To understand how Ulva species might respond to salinity stress during future ocean acidification we cultured a green tide alga Ulva linza at various salinities (control salinity, 30 PSU; medium salinity, 20 PSU; low salinity, 10 PSU) and CO2 concentrations (400 and 1000 ppmv) for over 30 days. The results showed that, under the low salinity conditions, the thalli could not complete its whole life cycle. The specific growth rate (SGR) of juvenile thalli decreased significantly with reduced salinity but increased with a rise in CO2. Compared to the control, medium salinity also decreased the SGR of adult thalli at low CO2 but did not affect it at high CO2. Similar patterns were also found in relative electron transport rate (rETR), non-photochemical quenching, saturating irradiance, and Chl b content.

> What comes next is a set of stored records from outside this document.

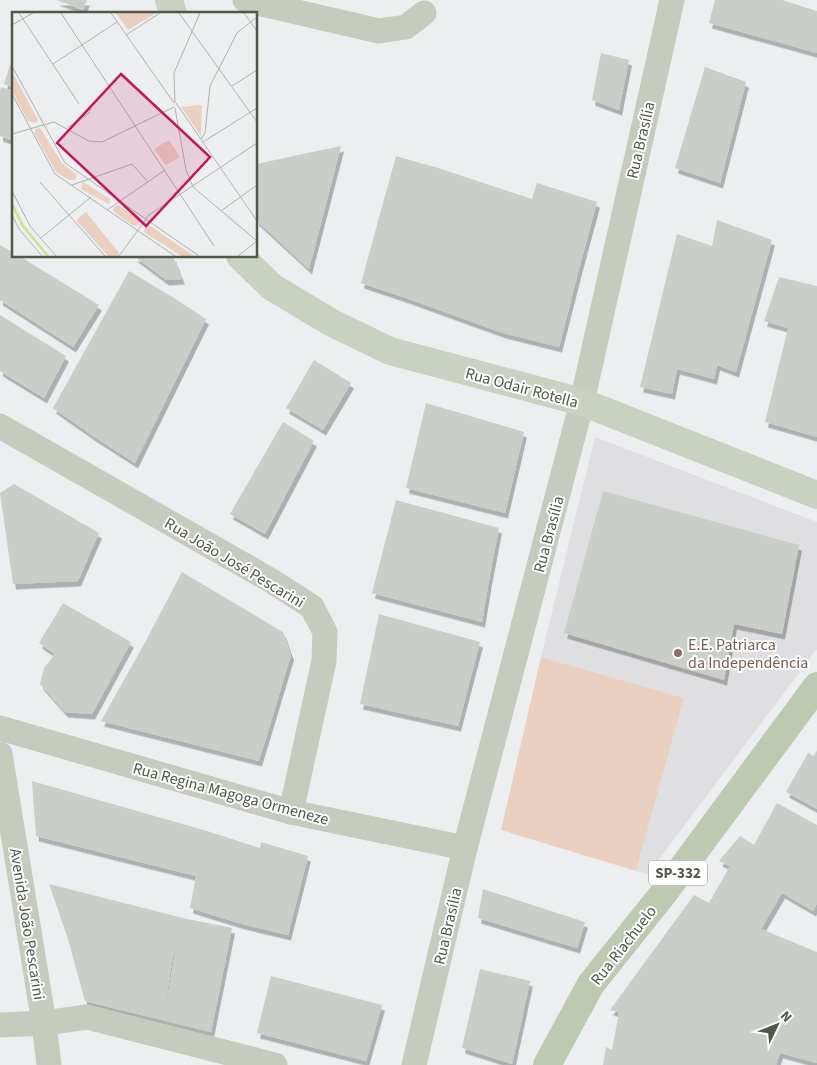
<svg xmlns="http://www.w3.org/2000/svg" width="817" height="1065" font-family="'Source Sans 3',sans-serif">
  <style>
    .education { fill: #dfdfe1 }
    .green { fill: #e9d0c1 }
    .building { fill: #cacec8; fill-rule: evenodd; filter: url(#shadow) }
    .lines { fill: none; stroke-linecap: round; stroke-linejoin: round }
    .street { stroke: #c5cbbd; stroke-width: 25 }
    .secondary { stroke: #c9d2c0; stroke-width: 28 }
    .primary { stroke: #bdc9b0; stroke-width: 28 }
    .education-dot { fill: #8d6e63; stroke: #fff; stroke-width: 2 }
    .labels { text-anchor: middle; stroke-width: 4; stroke-linejoin: round; paint-order: stroke }
    .shield { fill: #fff; stroke: #858a7f; stroke-width: 1 }
    .shield-label { font-size: 15px; font-weight: bold; fill: #515848 }
    .street-label { font-size: 16px; fill: #515848; stroke: #fff }
    .education-label { font-size: 16px; fill: #785e54; stroke: #fff; text-anchor: start }
    .inset-river { fill: none; stroke: #d1e093; stroke-width: 2.5 }
    .inset-road { fill: none; stroke: #afb2ad; stroke-width: 1 }
    .view { fill: #c2185b; fill-opacity: 0.15; stroke: #c2185b; stroke-width: 2.5 }
    .inset-edge { fill: none; stroke: #515848; stroke-width: 2.5 }
  </style>
  <defs>
    <filter id="shadow"><feDropShadow dx="3" dy="5.5" stdDeviation="0" flood-color="#0004"/></filter>
  </defs>
  <rect width="100%" height="100%" fill="#edeef0"/>
  <!-- education -->
  <polygon class="education" points="595,437 817,522 817,649 648,874 636,871 684,698 541,657"/>
  <!-- green -->
  <polygon class="green" points="541,657 684,698 636,871 501,830"/>
  <!-- building -->
  <g class="building">
    <polygon points="56,0 87,0 83,10"/>
    <polygon points="715,0 782,0 817,11 817,53 709,23"/>
    <polygon points="601,53 629,60 619,110 592,100"/>
    <polygon points="13,56 14,56 14,88 4,84"/>
    <polygon points="705,67 746,82 720,183 675,168"/>
    <polygon points="1,87 14,91 14,141 0,136 0,91"/>
    <polygon points="341,146 309,269 256,220 256,164"/>
    <polygon points="396,156 438,168 532,199 537,183 597,202 580,265 559,347 503,333 406,298 361,283"/>
    <polygon points="717,220 772,240 736,372 717,365 714,379 677,369 672,394 640,387 677,234 712,246"/>
    <polygon points="0,245 14,253 14,256 19,256 99,305 73,347 0,300"/>
    <polygon points="134,256 173,256 182,279 166,280"/>
    <polygon points="129,271 174,298 206,319 135,463 96,438 53,408"/>
    <polygon points="779,277 817,286 817,437 765,422 788,328 764,321"/>
    <polygon points="0,315 66,356 44,398 0,371"/>
    <polygon points="314,360 351,383 323,430 286,408"/>
    <polygon points="426,403 524,432 505,513 406,488"/>
    <polygon points="283,422 314,441 265,534 230,514"/>
    <polygon points="14,484 99,533 78,581 13,584 0,493"/>
    <polygon points="603,491 799,545 782,634 734,624 724,680 564,633"/>
    <polygon points="396,500 499,528 490,574 482,622 372,593"/>
    <polygon points="182,572 283,632 291,655 259,761 101,721 143,646"/>
    <polygon points="63,603 131,642 92,714 65,712 40,684 44,668 55,654 39,643"/>
    <polygon points="379,614 480,642 458,726 360,704"/>
    <polygon points="817,750 817,809 786,792 808,753 814,756"/>
    <polygon points="32,781 207,831 260,848 261,842 308,856 288,935 242,924 190,908 196,876 36,836"/>
    <polygon points="777,803 817,825 817,903 813,911 782,893 761,929 817,952 817,1063 780,1053 776,1065 603,1065 606,1047 612,1050 619,1012 610,1010 694,895 709,903 730,866 719,861 740,836 754,845"/>
    <path d="M49,884L183,918L232,928L211,1032L85,1001L68,939ZM179,932L167,999H166L172,962Z"/>
    <polygon points="483,889 585,922 577,948 478,918"/>
    <polygon points="480,969 530,981 512,1064 462,1048"/>
    <polygon points="271,976 382,1005 366,1061 257,1033"/>
  </g>
  <g class="lines">
    <!-- street -->
    <g class="street">
      <polyline points="245,0 379,31 406,27 424,13"/>
      <polyline points="0,426 270,580 312,607 325,632 324,661 291,812"/>
      <polyline points="0,728 291,812 465,848"/>
      <polyline points="0,754 44,1023 49,1065"/>
      <polyline points="0,1025 44,1023 87,1017 275,1065"/>
      <polyline points="414,1065 465,848 582,402 672,0"/>
    </g>
    <!-- secondary -->
    <g class="secondary">
      <polyline points="169,0 173,14"/>
      <polyline points="240,256 272,287 332,323 390,351 582,402 817,495"/>
    </g>
    <!-- primary -->
    <polyline class="primary" points="547,1065 591,984 663,894 817,686"/>
  </g>
  <!-- markers -->
  <circle class="education-dot" cx="678" cy="653" r="5"/>
  <g class="labels">
    <!-- shield labels -->
    <rect class="shield" x="649" y="860.5" width="58" height="25" rx="4"/>
    <g class="shield-label">
      <text x="678" y="878">SP-332</text>
    </g>
    <!-- street labels -->
    <g class="street-label">
      <text transform="translate(640 140) rotate(-77)" y="6">Rua Brasília</text>
      <text transform="translate(522 387) rotate(15)" y="6">Rua Odair Rotella</text>
      <text transform="translate(548 534) rotate(-75)" y="6">Rua Brasília</text>
      <text transform="translate(235 562) rotate(31)" y="6">Rua João José Pescarini</text>
      <text transform="translate(231 793) rotate(15)" y="6">Rua Regina Magoga Ormeneze</text>
      <text transform="translate(28 924) rotate(81)" y="6">Avenida João Pescarini</text>
      <text transform="translate(447 926) rotate(-77)" y="6">Rua Brasília</text>
      <text transform="translate(623 945) rotate(-52)" y="6">Rua Riachuelo</text>
    </g>
    <!-- education labels -->
    <g class="education-label">
      <text x="688" y="650">E.E. Patriarca<tspan x="688" dy="18">da Independência</tspan></text>
    </g>
  </g>
  <!-- overview -->
  <g transform="translate(12 12)">
    <rect width="245" height="245" fill="#edeef0"/>
    <path d="M104,1H144L116,18ZM0,60L26,108L25,111L16,109L0,79ZM190,93L189,122V124L169,95ZM28,116L50,151L65,163L63,168H57L44,160L23,122V117ZM157,128L168,145L154,153L142,137ZM71,170L98,187L97,192L69,177ZM106,193L128,208L127,213L122,214L101,199L102,195ZM134,213H137L182,244H169L132,220Z" fill="#e9d0c1"/>
    <path d="M74,200L107,241L105,244H96L64,208Z" fill="#e9d0c1"/>
    <path class="inset-river" d="M0,192L11,214L36,244"/>
    <path class="inset-road" d="M7,1L67,92M49,1L202,234M99,1L162,91M167,1L245,110M232,1L245,19M0,13L21,1M114,23L148,1M41,52L105,10M0,54L53,151L187,244M220,74L245,58M0,82L43,162L163,244M163,91L162,61L188,1M164,91L245,209M163,96L174,158L181,175L245,229M56,115L77,101L79,96M0,122L42,110L77,129L90,130L162,95M189,127L193,121L198,74L225,21L245,5M191,130L245,96M28,170L93,244M60,173L120,152L136,170M0,179L18,214L44,244M95,198L153,158M209,199L245,173M0,203L7,217L30,244M29,226L79,185M107,244L137,203L245,131M226,244L245,229"/>
    <path class="view" d="M109,62L198,145L134,214L45,131Z"/>
    <rect width="245" height="245" class="inset-edge"/>
  </g>
  <!-- north arrow -->
  <g transform="translate(777 1025) rotate(47)" stroke="#ffffff" stroke-width="4" paint-order="stroke">
  <path d="M0-4L9 19L0 12L-9 19Z" fill="#515848"/>
  <text y="-8" font-size="14" font-weight="bold" text-anchor="middle" fill="#515848">N</text>
  </g>
</svg>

Although medium salinity reduced net photosynthetic rate and maximum rETR at each CO2 level, these negative effects were significantly alleviated at high CO2 levels. In addition, nitrate reductase activity was reduced by medium salinity but enhanced by high CO2. These findings indicate that future ocean acidification would enhance U. linza’s tolerance to low salinity stress and may thus facilitate the occurrence of green tides dominated by U. linza.

Gao G., Qu L., Xu T., Burgess J. G., Li X. & Xu J., 2019. Future CO2-induced ocean acidification enhances resilience of a green tide alga to low-salinity stress. ICES Journal of Marine Science fsz135. doi: 10.1093/icesjms/fsz135. Article (subscription required).